━━━━━ MATERIAL TO PROCESS
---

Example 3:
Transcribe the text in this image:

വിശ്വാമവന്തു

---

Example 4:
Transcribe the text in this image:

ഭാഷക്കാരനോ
━━━━━━━━━━
* ACTIVITY:
Set the records above down again, exactly as they read.

* REPLY TO THE EXERCISE:
---

Example 3:
Transcribe the text in this image:

വിശ്വാമവന്തു

---

Example 4:
Transcribe the text in this image:

ഭാഷക്കാരനോ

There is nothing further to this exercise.